Rudi glanced around the deck. Pieter looked up from his work
for a moment to smile a greeting that looked quite genuine, but for the most
part, the rest of the crew ignored his presence. The only other exception was
Ansbach, who’d also come off badly in the fight on the deck, and who glowered at
him with unconcealed hostility.

“Is that where your cargo’s for?”

“Most of it,” Busch said, “apart from a stop-off in
Carroburg.” He ran a hand through his close-cropped hair, a mannerism Rudi
remembered from his last trip aboard the
Reikmaiden.
“What’s it to you?”

“Nothing,” Rudi assured him with a shrug. Given the
circumstances of his unexpected meeting with Shenk back in Marienburg, which had
led to their unlikely alliance, at least some of the cargo aboard the riverboat
would no doubt have been of considerable interest to his erstwhile colleagues.
That was none of his business, though, and he dismissed the matter from his
mind. If anything, he was hoping that his suspicions were correct. If Shenk was
up to something illegal he’d be as eager to avoid coming to the attention of the
authorities as Hanna and himself. “I just wondered if we’d be stopping much on
the way, that’s all.”

“Nowhere else you’d have heard of,” Busch assured him.

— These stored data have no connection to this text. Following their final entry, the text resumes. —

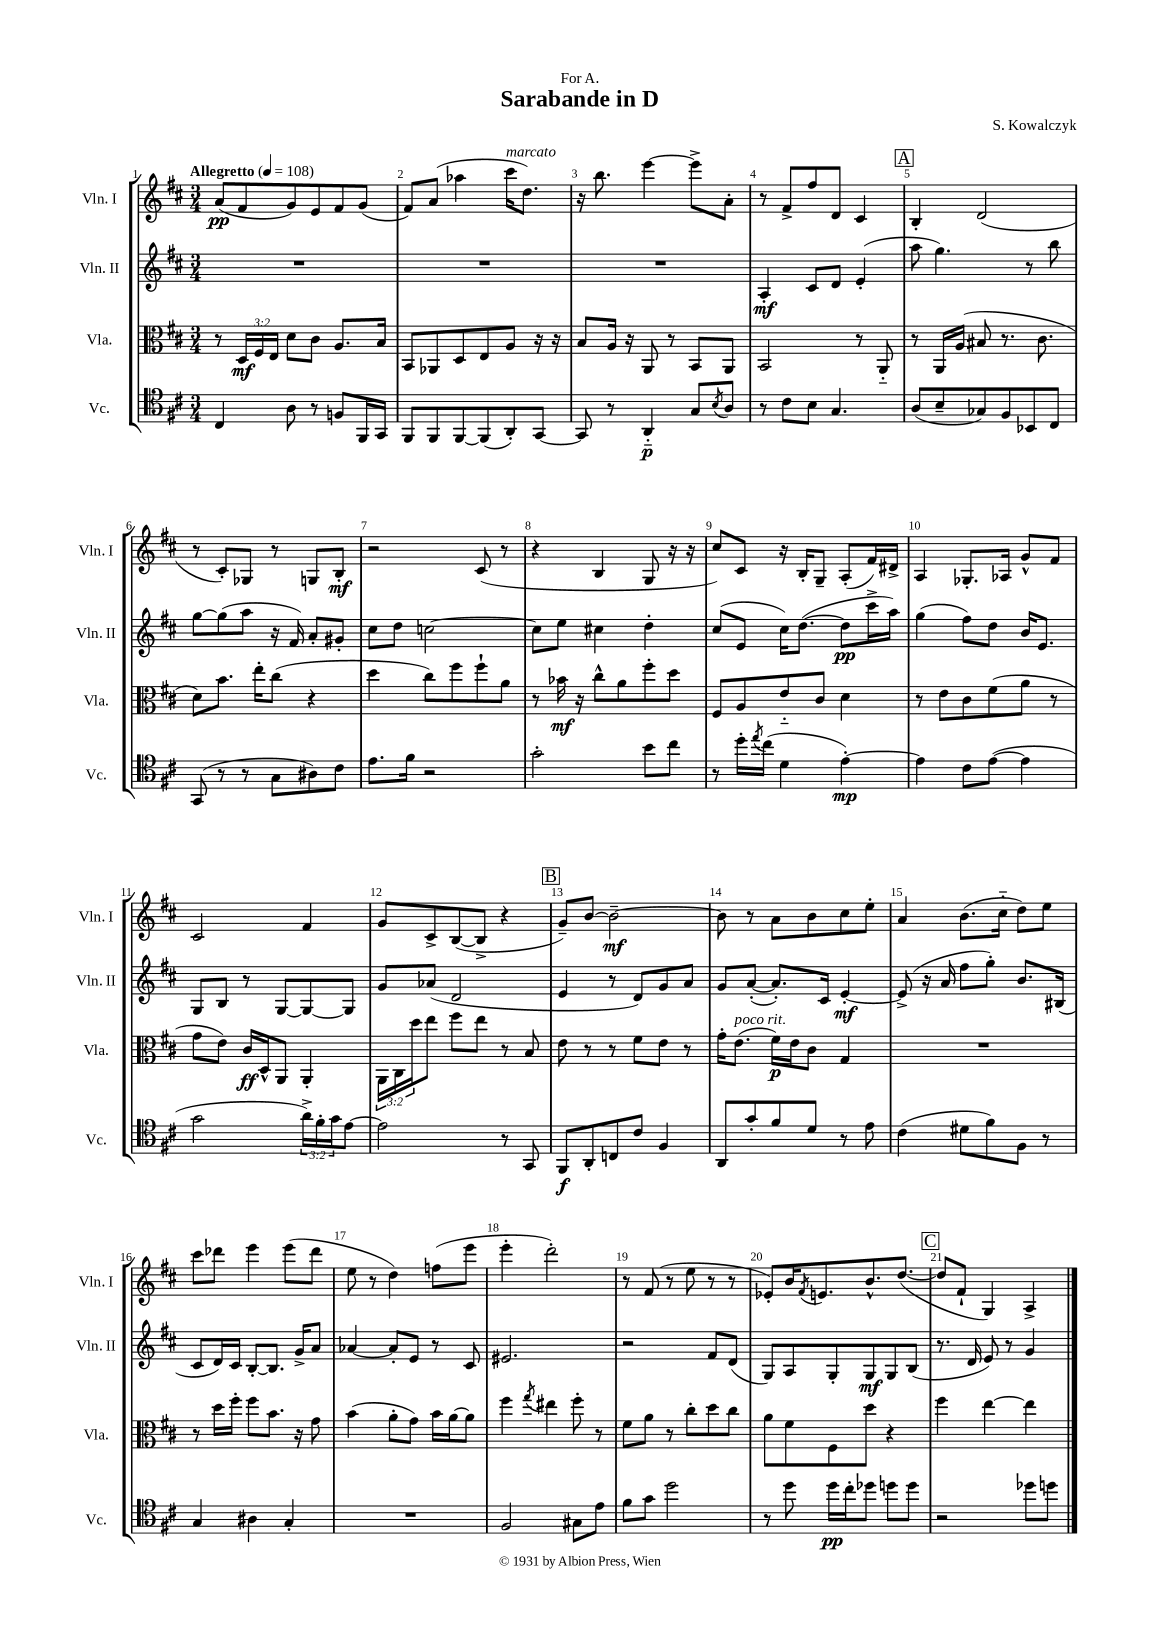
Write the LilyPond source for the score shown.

\header { title = "Sarabande in D" composer = "S. Kowalczyk" dedication = "For A." }
<<
\new StaffGroup <<
\new Staff = "s0" \with { instrumentName = "Vln. I" shortInstrumentName = "Vln. I" } {
    \clef treble \key d \major \numericTimeSignature \time 3/4 \tempo "Allegretto" 4 = 108
    a'8\pp( fis'8 g'8) e'8 fis'8 g'8( |
    fis'8) a'8( aes''4 cis'''16^\markup { \italic "marcato" } d''8.) |
    r16 b''8. e'''4~ e'''8-> a'8-. |
    r8 fis'8-> fis''8 d'8 cis'4 |
    \mark \markup { \box "A" } b4-. d'2( |
    r8 cis'8-.) ges8 r8 g8 b8-.\mf |
    r2 cis'8( r8 |
    r4 b4 g8 r16 r16 |
    cis''8) cis'8 r16 b16-. g8-- a8-.( fis'16) dis'16-> |
    a4 ges8.-. aes16 g'8-^ fis'8 |
    cis'2 fis'4 |
    g'8 cis'8-> b8~( b8-> r4 |
    \mark \markup { \box "B" } g'8--) b'8~ b'2~--\mf |
    b'8 r8 a'8 b'8 cis''8 e''8-. |
    a'4 b'8.( cis''16-_ d''8) e''8 |
    cis'''8 des'''8 e'''4 e'''8( des'''8 |
    e''8 r8 d''4) f''8( e'''8 |
    e'''4-. d'''2-.) |
    r8 fis'8( r8 e''8 r8 r8 |
    ees'8-.) b'16 \acciaccatura { fis'8 } e'8. b'8.-^ d''8.~( |
    \mark \markup { \box "C" } d''8 fis'8-! g4) a4-> \bar "|." |
}
\new Staff = "s1" \with { instrumentName = "Vln. II" shortInstrumentName = "Vln. II" } {
    \clef treble \key d \major \numericTimeSignature \time 3/4
    R2. |
    R2. |
    R2. |
    a4-.\mf cis'8 d'8 e'4-.( |
    \mark \markup { \box "A" } a''8 g''4.) r8 b''8 |
    g''8~ g''8( a''8 r16 fis'16) a'8-. gis'8-. |
    cis''8 d''8 c''2~ |
    c''8 e''8 cis''4 d''4-. |
    cis''8( e'8 cis''16) d''8.~( d''8\pp cis'''16-> a''16) |
    g''4( fis''8) d''8 b'16 e'8. |
    g8 b8 r8 g8~ g8~ g8 |
    g'8 aes'8( d'2 |
    \mark \markup { \box "B" } e'4 r8 d'8) g'8 a'8 |
    g'8 a'8~-.( a'8.-.) cis'16 e'4~-.\mf |
    e'8->( r16 a'16 fis''8 g''8-.) b'8. bis16( |
    cis'8 d'16) cis'16 b8~-. b8. g'16-> a'8 |
    aes'4~ aes'8-. e'8 r8 cis'8 |
    eis'2. |
    r2 fis'8 d'8( |
    g8) a8 g8-. g8\mf g8 b8( |
    \mark \markup { \box "C" } r8. d'16 e'8) r8 g'4 \bar "|." |
}
\new Staff = "s2" \with { instrumentName = "Vla." shortInstrumentName = "Vla." } {
    \clef alto \key d \major \numericTimeSignature \time 3/4 \override Staff.TupletNumber.text = #tuplet-number::calc-fraction-text
    r8 \tuplet 3/2 { d16\mf fis16 e16 } d'8 cis'8 a8. b16 |
    b,8 aes,8 d8 e8 a8 r16 r16 |
    b8 a16 r16 a,8 r8 b,8 a,8 |
    b,2 r8 a,8-_ |
    \mark \markup { \box "A" } r8 a,16 a16( bis8 r8. cis'8. |
    d'8) b'8. e''16-. cis''8( r4 |
    d''4 cis''8) fis''8 fis''8-! a'8 |
    r8 bes'16\mf r16 cis''8-^ a'8 fis''8-. d''8 |
    fis8 a8 e'8-_ cis'8 d'4 |
    r8 e'8 cis'8 fis'8( a'8 r8 |
    g'8 e'8) cis'16\ff d16-^ a,8 a,4-. |
    \tuplet 3/2 { a,16 cis16 d''16 } e''8 fis''8 e''8 r8 b8 |
    \mark \markup { \box "B" } e'8 r8 r8 fis'8 e'8 r8 |
    g'16-. e'8.^\markup { \italic "poco rit." }( fis'16\p) e'16 cis'8 g4 |
    R2. |
    r8 d''16 fis''16-. fis''8 b'8. r16 g'8 |
    b'4( a'8-. g'8) b'16 a'16~ a'8 |
    fis''4 \acciaccatura { g''8 } eis''4 fis''8-. r8 |
    fis'8 a'8 r8 cis''8-. d''8 cis''8 |
    a'8 fis'8 fis8 d''8 r4 |
    \mark \markup { \box "C" } fis''4 e''4~ e''4 \bar "|." |
}
\new Staff = "s3" \with { instrumentName = "Vc." shortInstrumentName = "Vc." } {
    \clef tenor \key d \major \numericTimeSignature \time 3/4 \override Staff.TupletNumber.text = #tuplet-number::calc-fraction-text
    cis4 a8 r8 f8 fis,16 g,16 |
    fis,8 fis,8 fis,8~ fis,8( a,8-.) g,8~ |
    g,8 r8 a,4-_\p g8 \acciaccatura { b8 } a8 |
    r8 cis'8 b8 g4. |
    \mark \markup { \box "A" } a8( b8-- ges8) fis8 bes,8 cis8 |
    g,8( r8 r8 g8 ais8) cis'8 |
    e'8. fis'16 r2 |
    g'2-. b'8 cis''8 |
    r8 d''16-. \acciaccatura { e''8 } cis''16( d'4 e'4~-.\mp) |
    e'4 cis'8 e'8~( e'4 |
    g'2 \tuplet 3/2 { a'16->) fis'16-. g'16 } e'8~ |
    e'2 r8 g,8 |
    \mark \markup { \box "B" } fis,8\f a,8-. c8 cis'8 fis4 |
    a,8 g'8-. fis'8 d'8 r8 e'8 |
    cis'4( dis'8 fis'8) fis8 r8 |
    g4 ais4 g4-. |
    R2. |
    fis2 gis8 e'8 |
    fis'8 g'8 d''2 |
    r8 d''8 d''16\pp cis''16-. des''8 d''8 d''8 |
    \mark \markup { \box "C" } r2 des''8 d''8 \bar "|." |
}
>>
>>
\layout { \context { \Score \override BarNumber.break-visibility = ##(#f #t #t) barNumberVisibility = #all-bar-numbers-visible } }
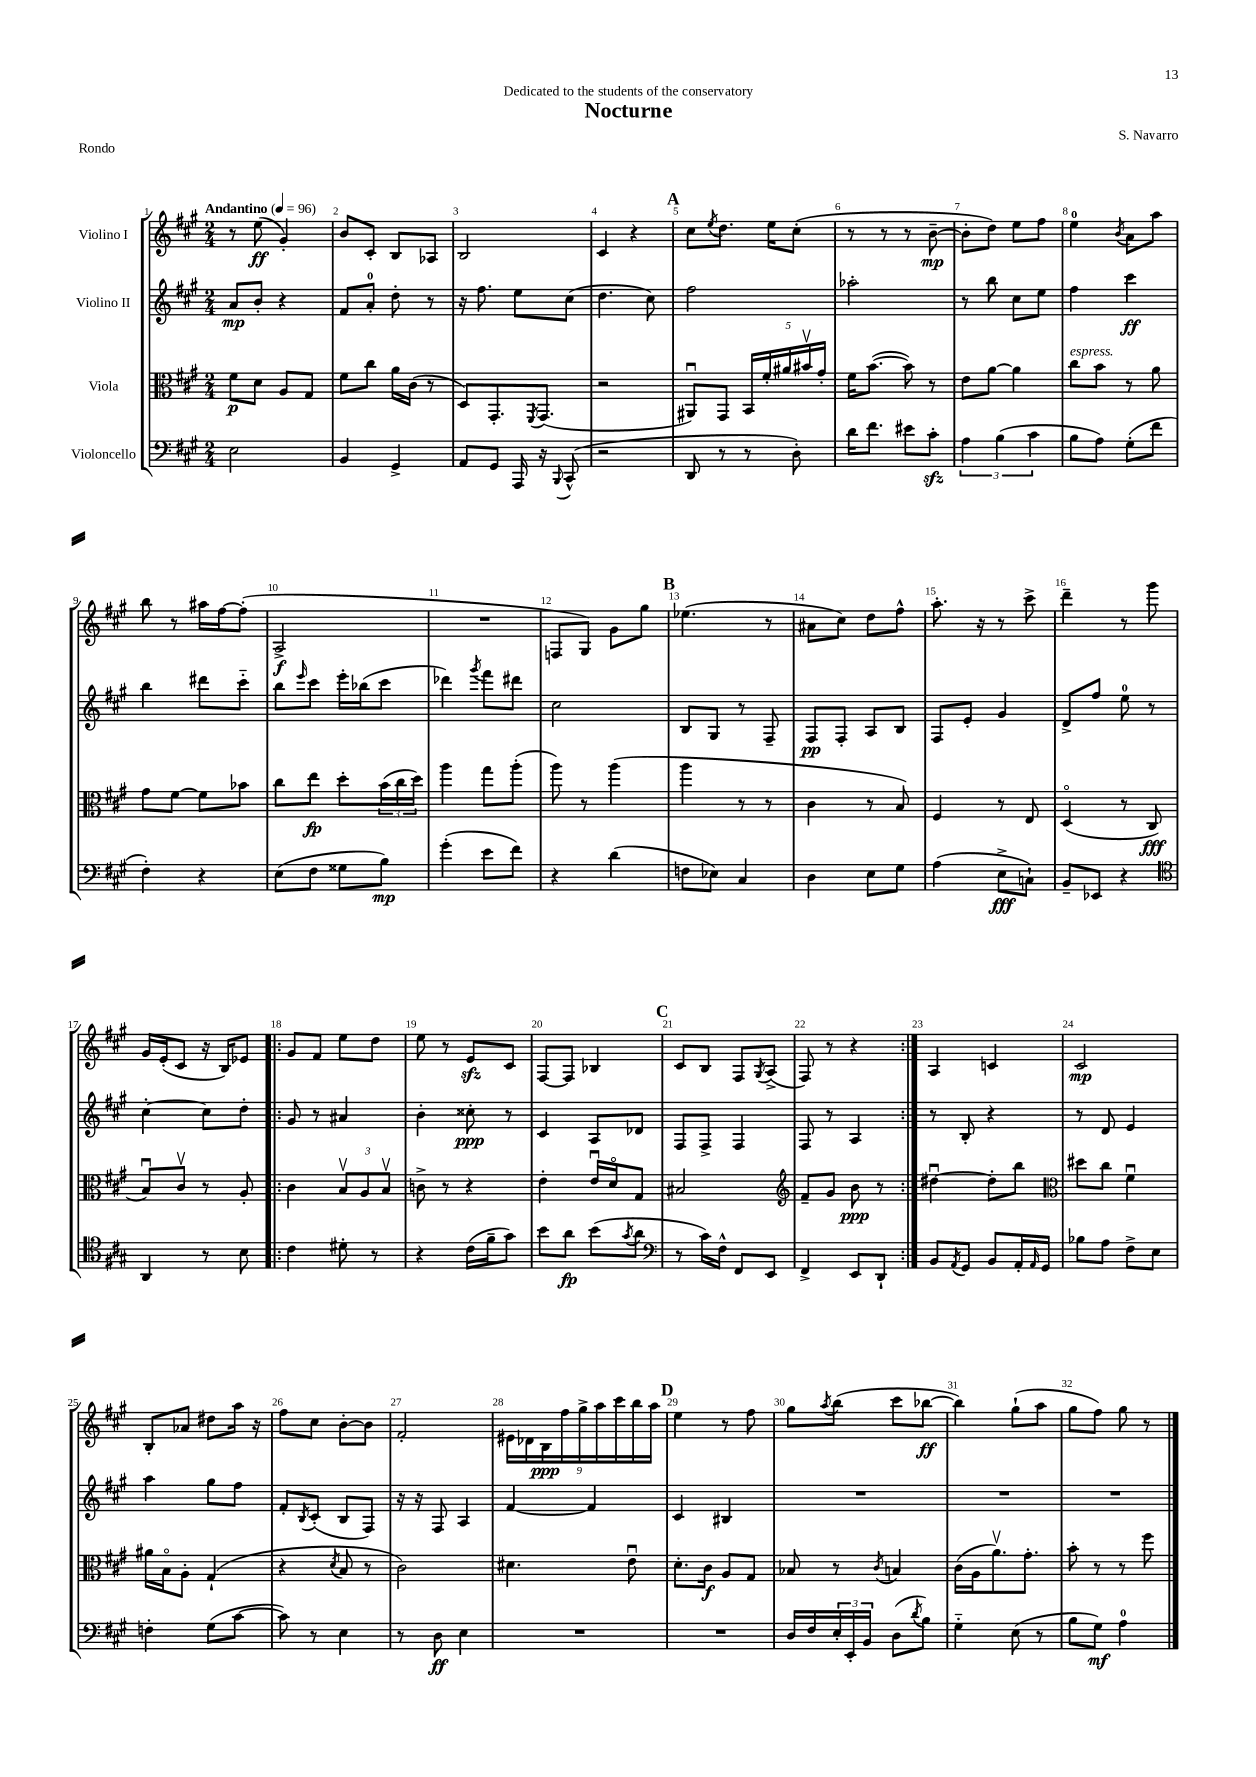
\header { title = "Nocturne" composer = "S. Navarro" dedication = "Dedicated to the students of the conservatory" piece = "Rondo" }
<<
\new StaffGroup <<
\new Staff = "s0" \with { instrumentName = "Violino I" } {
    \clef treble \key a \major \numericTimeSignature \time 2/4 \tempo "Andantino" 4 = 96
    r8 e''8\ff( gis'4-.) |
    b'8 cis'8-. b8 aes8 |
    b2 |
    cis'4 r4 |
    \mark \markup { \bold "A" } cis''8 \acciaccatura { e''8 } d''8. e''16 cis''8-.( |
    r8 r8 r8 b'8~--\mp |
    b'8-. d''8) e''8 fis''8 |
    e''4-0 \acciaccatura { b'8 } a'8 a''8 |
    b''8 r8 ais''16 fis''16~ fis''8-.( |
    a2->\f |
    R2 |
    f8 gis8) gis'8 gis''8 |
    \mark \markup { \bold "B" } ees''4.( r8 |
    ais'8 cis''8) d''8 fis''8-^ |
    a''8.-. r16 r8 cis'''8-> |
    d'''4-- r8 gis'''8 |
    gis'16 e'16-.( cis'8 r16 b16) ees'8 |
    \repeat volta 2 { gis'8 fis'8 e''8 d''8 |
    e''8 r8 e'8\sfz cis'8 |
    fis8~ fis8 bes4 |
    \mark \markup { \bold "C" } cis'8 b8 fis8 \acciaccatura { gis8 } a8->( |
    fis8) r8 r4 | }
    a4 c'4 |
    cis'2\mp |
    b8-. aes'8 dis''8 a''16 r16 |
    fis''8 cis''8 b'8~-. b'8 |
    fis'2-. |
    \tuplet 9/8 { eis'16 des'16 b16\ppp fis''16 gis''16-> a''16 cis'''16 b''16 a''16 } |
    \mark \markup { \bold "D" } e''4 r8 fis''8 |
    gis''8 \acciaccatura { a''8 } b''8( cis'''8 bes''8~\ff |
    bes''4) gis''8-!( a''8 |
    gis''8 fis''8) gis''8 r8 \bar "|." |
}
\new Staff = "s1" \with { instrumentName = "Violino II" } {
    \clef treble \key a \major \numericTimeSignature \time 2/4
    a'8\mp b'8-. r4 |
    fis'8 a'8-0-. d''8-. r8 |
    r16 fis''8. e''8 cis''8( |
    d''4. cis''8) |
    \mark \markup { \bold "A" } fis''2 |
    aes''2-. |
    r8 b''8 cis''8 e''8 |
    fis''4 cis'''4\ff |
    b''4 dis'''8 cis'''8-_ |
    b''8 \grace { e'''16 } cis'''8 e'''16-. bes''16( cis'''8 |
    des'''4) \acciaccatura { gis'''8 } fis'''8 dis'''8 |
    cis''2 |
    \mark \markup { \bold "B" } b8 gis8 r8 fis8-- |
    fis8\pp fis8-. a8 b8 |
    fis8 e'8-. gis'4 |
    d'8-> fis''8 e''8-0 r8 |
    cis''4~-. cis''8 d''8-. |
    \repeat volta 2 { gis'8 r8 ais'4 |
    b'4-. cisis''8-.\ppp r8 |
    cis'4 a8 des'8 |
    \mark \markup { \bold "C" } fis8 fis8-> fis4 |
    fis8 r8 a4 | }
    r8 b8-. r4 |
    r8 d'8 e'4 |
    a''4 gis''8 fis''8 |
    fis'8-. \acciaccatura { b8 } cis'8-.( b8 fis8) |
    r16 r16 fis8 a4 |
    fis'4~ fis'4 |
    \mark \markup { \bold "D" } cis'4 bis4 |
    R2 |
    R2 |
    R2 \bar "|." |
}
\new Staff = "s2" \with { instrumentName = "Viola" } {
    \clef alto \key a \major \numericTimeSignature \time 2/4
    fis'8\p d'8 a8 gis8 |
    fis'8 cis''8 a'16 cis'16( r8 |
    d8) gis,8.-. \acciaccatura { fis,8 } gis,8.( |
    r2 |
    \mark \markup { \bold "A" } ais,8\downbow) gis,8 \tuplet 5/4 { b,16 fis'16-. ais'16 bis'16\upbow gis'16-. } |
    fis'16 b'8.~( b'8) r8 |
    e'8 a'8~ a'4 |
    cis''8^\markup { \italic "espress." } b'8 r8 a'8 |
    gis'8 fis'8~ fis'8 bes'8 |
    cis''8 e''8\fp d''8-. \tuplet 3/2 { b'16( cis''16 d''16) } |
    a''4 gis''8 a''8-.( |
    a''8) r8 a''4( |
    \mark \markup { \bold "B" } a''4 r8 r8 |
    cis'4 r8 b8) |
    fis4 r8 e8 |
    d4\flageolet( r8 cis8\fff |
    b8\downbow) cis'8\upbow r8 a8-. |
    \repeat volta 2 { cis'4 \tuplet 3/2 { b8\upbow a8 b8\upbow } |
    c'8-> r8 r4 |
    e'4-. e'16\downbow d'16\flageolet gis8 |
    \mark \markup { \bold "C" } bis2 |
    \clef treble fis'8-- gis'8 b'8\ppp r8 | }
    dis''4~\downbow dis''8-. b''8 |
    \clef alto dis''8 cis''8 fis'4\downbow |
    ais'16 b16\flageolet a8-. gis4-!( |
    r4 \acciaccatura { d'8 } b8 r8 |
    cis'2) |
    dis'4. e'8\downbow |
    \mark \markup { \bold "D" } d'8.-. cis'16\f a8 gis8 |
    bes8 r8 \acciaccatura { cis'8 } b4 |
    cis'16( a16 a'8.\upbow) gis'8.-. |
    b'8-. r8 r8 fis''8 \bar "|." |
}
\new Staff = "s3" \with { instrumentName = "Violoncello" } {
    \clef bass \key a \major \numericTimeSignature \time 2/4
    e2 |
    b,4 gis,4-> |
    a,8 gis,8 a,,16 r16 \appoggiatura { b,,8 } cis,8-^( |
    r2 |
    \mark \markup { \bold "A" } d,8 r8 r8 d8-.) |
    d'16 fis'8. eis'8 cis'8-.\sfz |
    \tuplet 3/2 { a4 b4( cis'4 } |
    b8 a8) gis8-.( fis'8 |
    fis4-.) r4 |
    e8( fis8 gisis8 b8\mp) |
    gis'4-.( e'8 fis'8) |
    r4 d'4( |
    \mark \markup { \bold "B" } f8 ees8) cis4 |
    d4 e8 gis8 |
    a4( e8->\fff c8-!) |
    b,8-- ees,8 r4 |
    \clef tenor a,4 r8 b8 |
    \repeat volta 2 { cis'4 dis'8-. r8 |
    r4 cis'16( fis'16-- gis'8) |
    b'8 a'8\fp b'8( \acciaccatura { gis'8 } a'8 |
    \mark \markup { \bold "C" } \clef bass r8 cis'16) fis16-^ fis,8 e,8 |
    fis,4-> e,8 d,8-! | }
    b,8 \acciaccatura { a,8 } gis,8 b,8 a,16-. \grace { a,16 } gis,16 |
    bes8 a8 fis8-> e8 |
    f4-. gis8( cis'8~ |
    cis'8) r8 e4 |
    r8 d8\ff e4 |
    R2 |
    \mark \markup { \bold "D" } R2 |
    d16 fis16 \tuplet 3/2 { e16-. e,16-. b,16 } d8( \acciaccatura { d'8 } b8) |
    gis4-_ e8( r8 |
    b8 gis8\mf) a4-0 \bar "|." |
}
>>
>>
\layout { \context { \Score \override BarNumber.break-visibility = ##(#f #t #t) barNumberVisibility = #all-bar-numbers-visible } }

Rudi remembered there were innumerable landing stages along
both banks of the river, serving hamlets barely large enough to deserve the name
of villages. Boats like the
Reikmaiden
called at them frequently,
bringing the necessities of life that were too bulky to transport economically
in any other way. The coaching inn where he and Hanna had first met Krieger’s
mercenary band had been served by one such jetty, which was where their paths
had first crossed Shenk’s.

That thought was a sobering one. The news of Gerhard’s arrest
warrant, issued at the time he and Hanna had fled from Kohlstadt, would have had
time to travel along the length of the coach road paralleling the southern bank
of the river, and every stop they made on that side would carry the risk of
discovery. Carroburg, he vaguely remembered, was on the northern bank of the
Reik, so they wouldn’t have so much to worry about there.